What is required - Write out every line of the rows below, word for word, keeping the same order and spelling.

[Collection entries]
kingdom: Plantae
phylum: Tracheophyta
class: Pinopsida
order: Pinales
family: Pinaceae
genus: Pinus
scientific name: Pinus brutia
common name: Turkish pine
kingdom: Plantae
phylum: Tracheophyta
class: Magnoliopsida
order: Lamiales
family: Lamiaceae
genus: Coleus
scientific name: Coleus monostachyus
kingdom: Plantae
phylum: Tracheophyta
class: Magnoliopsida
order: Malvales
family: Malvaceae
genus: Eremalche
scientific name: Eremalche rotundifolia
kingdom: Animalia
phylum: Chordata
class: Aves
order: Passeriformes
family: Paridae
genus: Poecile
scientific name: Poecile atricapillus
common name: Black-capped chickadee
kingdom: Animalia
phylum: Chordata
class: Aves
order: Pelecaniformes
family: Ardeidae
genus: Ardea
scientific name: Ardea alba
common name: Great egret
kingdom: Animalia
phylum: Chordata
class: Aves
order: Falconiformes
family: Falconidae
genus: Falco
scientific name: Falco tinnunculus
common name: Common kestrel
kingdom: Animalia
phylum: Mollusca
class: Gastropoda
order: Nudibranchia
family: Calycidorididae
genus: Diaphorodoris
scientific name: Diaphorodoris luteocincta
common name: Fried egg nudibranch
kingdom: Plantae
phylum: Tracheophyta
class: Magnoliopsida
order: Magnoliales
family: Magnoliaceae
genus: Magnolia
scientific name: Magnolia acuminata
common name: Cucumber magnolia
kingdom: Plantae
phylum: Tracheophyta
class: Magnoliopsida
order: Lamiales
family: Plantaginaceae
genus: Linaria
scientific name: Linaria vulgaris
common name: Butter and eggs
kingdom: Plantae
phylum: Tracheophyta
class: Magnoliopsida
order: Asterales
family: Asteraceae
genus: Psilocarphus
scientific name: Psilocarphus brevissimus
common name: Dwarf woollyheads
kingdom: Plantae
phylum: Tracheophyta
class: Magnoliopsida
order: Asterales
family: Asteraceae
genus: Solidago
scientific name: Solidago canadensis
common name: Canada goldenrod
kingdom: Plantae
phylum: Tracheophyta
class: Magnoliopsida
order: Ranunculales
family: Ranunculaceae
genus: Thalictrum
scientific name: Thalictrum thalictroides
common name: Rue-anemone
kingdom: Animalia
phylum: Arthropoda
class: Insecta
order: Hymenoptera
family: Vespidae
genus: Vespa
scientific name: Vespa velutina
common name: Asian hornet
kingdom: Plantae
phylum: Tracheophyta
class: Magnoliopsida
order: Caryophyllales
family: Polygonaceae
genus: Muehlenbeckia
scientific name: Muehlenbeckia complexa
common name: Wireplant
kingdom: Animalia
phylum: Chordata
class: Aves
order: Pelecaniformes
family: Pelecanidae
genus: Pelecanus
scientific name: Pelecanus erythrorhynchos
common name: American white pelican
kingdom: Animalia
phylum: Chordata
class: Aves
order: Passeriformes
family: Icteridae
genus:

Right answer -
kingdom: Plantae
phylum: Tracheophyta
class: Pinopsida
order: Pinales
family: Pinaceae
genus: Pinus
scientific name: Pinus brutia
common name: Turkish pine
kingdom: Plantae
phylum: Tracheophyta
class: Magnoliopsida
order: Lamiales
family: Lamiaceae
genus: Coleus
scientific name: Coleus monostachyus
kingdom: Plantae
phylum: Tracheophyta
class: Magnoliopsida
order: Malvales
family: Malvaceae
genus: Eremalche
scientific name: Eremalche rotundifolia
kingdom: Animalia
phylum: Chordata
class: Aves
order: Passeriformes
family: Paridae
genus: Poecile
scientific name: Poecile atricapillus
common name: Black-capped chickadee
kingdom: Animalia
phylum: Chordata
class: Aves
order: Pelecaniformes
family: Ardeidae
genus: Ardea
scientific name: Ardea alba
common name: Great egret
kingdom: Animalia
phylum: Chordata
class: Aves
order: Falconiformes
family: Falconidae
genus: Falco
scientific name: Falco tinnunculus
common name: Common kestrel
kingdom: Animalia
phylum: Mollusca
class: Gastropoda
order: Nudibranchia
family: Calycidorididae
genus: Diaphorodoris
scientific name: Diaphorodoris luteocincta
common name: Fried egg nudibranch
kingdom: Plantae
phylum: Tracheophyta
class: Magnoliopsida
order: Magnoliales
family: Magnoliaceae
genus: Magnolia
scientific name: Magnolia acuminata
common name: Cucumber magnolia
kingdom: Plantae
phylum: Tracheophyta
class: Magnoliopsida
order: Lamiales
family: Plantaginaceae
genus: Linaria
scientific name: Linaria vulgaris
common name: Butter and eggs
kingdom: Plantae
phylum: Tracheophyta
class: Magnoliopsida
order: Asterales
family: Asteraceae
genus: Psilocarphus
scientific name: Psilocarphus brevissimus
common name: Dwarf woollyheads
kingdom: Plantae
phylum: Tracheophyta
class: Magnoliopsida
order: Asterales
family: Asteraceae
genus: Solidago
scientific name: Solidago canadensis
common name: Canada goldenrod
kingdom: Plantae
phylum: Tracheophyta
class: Magnoliopsida
order: Ranunculales
family: Ranunculaceae
genus: Thalictrum
scientific name: Thalictrum thalictroides
common name: Rue-anemone
kingdom: Animalia
phylum: Arthropoda
class: Insecta
order: Hymenoptera
family: Vespidae
genus: Vespa
scientific name: Vespa velutina
common name: Asian hornet
kingdom: Plantae
phylum: Tracheophyta
class: Magnoliopsida
order: Caryophyllales
family: Polygonaceae
genus: Muehlenbeckia
scientific name: Muehlenbeckia complexa
common name: Wireplant
kingdom: Animalia
phylum: Chordata
class: Aves
order: Pelecaniformes
family: Pelecanidae
genus: Pelecanus
scientific name: Pelecanus erythrorhynchos
common name: American white pelican
kingdom: Animalia
phylum: Chordata
class: Aves
order: Passeriformes
family: Icteridae
genus:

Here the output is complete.